We come to our 5th and last yama of yoga philosophy. Aparigraha is generally understood to mean an absence of greed. A literal translation of the word aparigraha is "not grasping all around," so some scholars think that non-attachment is a closer to the original intent.
We've just come off our top season of getting more stuff. While many complain about the consumer-nature of the holidays, few of us are immune to the expectations of giving and receiving gifts, the indulgences of parties and the general frenzy of shopping, decorating, entertaining and the like. It's the perfect backdrop to the discussion of greed or non-attachment, whichever! How attached are we to things - having them, getting them, giving them, dreaming about them. Can we take a moment to discover what it is we really need? When we get something we're sure we needed, are we satisfied? Or are we soon "needing" something else? Sometimes surrounding ourselves with stuff only barely hides a deeper, truer need.
Non-attachment and simplicity are ideas that go beyond physical stuff, however. We can be very attached and cling to ideas that hinder our peace of mind and connection to others. Religious, political and ethical beliefs can be isolating or all-consuming. Ideas about our health, our personalities, who we are or should be can be stifling. We tend to crave continuity - we want things to be the same and familiar and safe - and most of us are very attached to the things that keep our worldview in this way.

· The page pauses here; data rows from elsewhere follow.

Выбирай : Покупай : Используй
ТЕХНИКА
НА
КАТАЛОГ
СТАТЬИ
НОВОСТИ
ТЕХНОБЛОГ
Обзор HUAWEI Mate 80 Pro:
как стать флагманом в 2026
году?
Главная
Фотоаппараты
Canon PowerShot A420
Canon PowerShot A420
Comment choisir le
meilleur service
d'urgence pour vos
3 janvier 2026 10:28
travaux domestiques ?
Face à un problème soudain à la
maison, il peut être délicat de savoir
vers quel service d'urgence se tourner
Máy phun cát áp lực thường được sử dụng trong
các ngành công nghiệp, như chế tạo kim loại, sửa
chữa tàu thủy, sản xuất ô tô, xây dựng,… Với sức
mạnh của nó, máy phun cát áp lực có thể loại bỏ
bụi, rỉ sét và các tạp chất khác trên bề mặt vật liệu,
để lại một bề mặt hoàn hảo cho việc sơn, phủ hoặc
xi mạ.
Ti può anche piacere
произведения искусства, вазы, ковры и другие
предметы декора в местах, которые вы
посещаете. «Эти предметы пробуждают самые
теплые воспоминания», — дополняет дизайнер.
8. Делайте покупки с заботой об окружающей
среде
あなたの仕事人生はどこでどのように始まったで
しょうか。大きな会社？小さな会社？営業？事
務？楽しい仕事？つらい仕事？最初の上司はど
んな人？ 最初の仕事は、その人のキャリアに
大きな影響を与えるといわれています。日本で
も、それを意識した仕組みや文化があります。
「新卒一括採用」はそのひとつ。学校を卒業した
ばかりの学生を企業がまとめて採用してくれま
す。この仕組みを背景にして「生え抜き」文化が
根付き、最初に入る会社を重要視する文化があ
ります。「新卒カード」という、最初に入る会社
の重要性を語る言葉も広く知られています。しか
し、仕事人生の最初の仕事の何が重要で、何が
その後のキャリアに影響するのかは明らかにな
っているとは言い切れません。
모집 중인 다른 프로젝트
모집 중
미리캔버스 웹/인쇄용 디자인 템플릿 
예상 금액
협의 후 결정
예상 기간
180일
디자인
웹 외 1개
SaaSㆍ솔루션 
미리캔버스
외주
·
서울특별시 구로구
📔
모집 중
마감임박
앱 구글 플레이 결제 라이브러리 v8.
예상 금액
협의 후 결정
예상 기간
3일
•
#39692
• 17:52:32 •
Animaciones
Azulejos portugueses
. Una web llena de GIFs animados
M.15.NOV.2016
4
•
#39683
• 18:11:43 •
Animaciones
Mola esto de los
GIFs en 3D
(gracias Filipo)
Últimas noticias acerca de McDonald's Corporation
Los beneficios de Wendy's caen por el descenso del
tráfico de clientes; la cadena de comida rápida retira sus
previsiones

But the flow of life is a FLOW! Movement. Change. Yoga asks us to be part of this flow of life, every moment as it arises. It is much easier to greet a new moment when we are not attached and clinging to a previous one. It is fine to have stuff, to have ideas and beliefs. Aparigraha asks us to not be dependent on these things, to not be controlled by them. We are asked to know ourselves, be true to ourselves and know what we really need. This often leads to a greater simplicity in life all by itself. Greater simplicity often leads to more freedom and peace, and a sense of gratitude and fulfillment.
What might you consider letting go of this year? What would it mean to be free of something that hangs heavy on your heart? What would you have room for in your life if you emptied out one thing, one thought, one habit?